Slowly Through Past Pallava and Chola Kingdoms (Part I)
“The journey is the destination” and this summer after flying into India from Colombo we moved slowly from Chennai southwards to the hills. Starting in Egmore we took a rented vehicle and were able to visit Mamallapuram, Pondicherry, Chidambaram, Gangkondacholapuram, Tranquebar, Swamimalai and finally Tanjavur before ending up in the cool heights of the Palani Hills. The images in this post were taken during this visit using a digital SLR and then reworked and polished using Adobe Photoshop with plugins from Nik Silver Efex. It marks the first time that I have not shot a major trip on film.
Gangaikondacholapuram was a highlight of the temple visit. Many years ago a friend had suggested that I not miss the temple if I was interested in south Indian temple architecture. Built by Rajendra I (1014-42 CE) the architecture represents the peak of the Chola period. The temple is a slightly smaller replica of the big temple in Thanjavur. But it was the location, lost in an under populated and ignored corner of the district that made it an unforgettable delight to visit on our way to Tranquebar. The Rough Guide appropriately describes it as “amongst the most remarkable archeological sites of South India, outshone only by Thanjavur and devoid of visitors most of the time, which gives it a memorably forlorn feel.”

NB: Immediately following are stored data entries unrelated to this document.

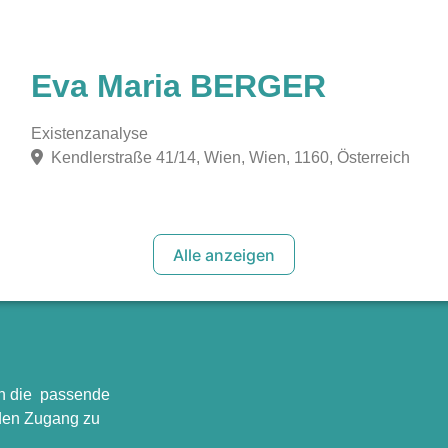
Eva Maria BERGER
Existenzanalyse
Kendlerstraße 41/14, Wien, Wien, 1160, Österreich
Alle anzeigen
en die passende
 den Zugang zu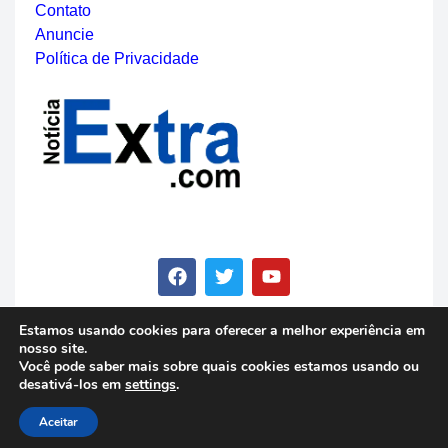
Contato
Anuncie
Política de Privacidade
Estamos usando cookies para oferecer a melhor experiência em
nosso site.
© Copyright 2023 - Notícia Extra - Todos os direitos
Você pode saber mais sobre quais cookies estamos usando ou
reservados
desativá-los em
settings
.
Aceitar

Earlier we had made a brief stop at the Croc Bank and Mamallapuram on our way south. The Croc Bank remains one of the best educational opportunities for patents that want to imbibe natural history and a love for reptiles in their children. We look forward to Lenny and Amy attending summer camp here in a few years. Mamallapuram, of course is an old favorite haunt thanks to my uncle Michael’s interest in the Pallavas and their ancient port that was based next to where the shore temple now stands. It is also a great place for kids to explore and climb exquisite rock.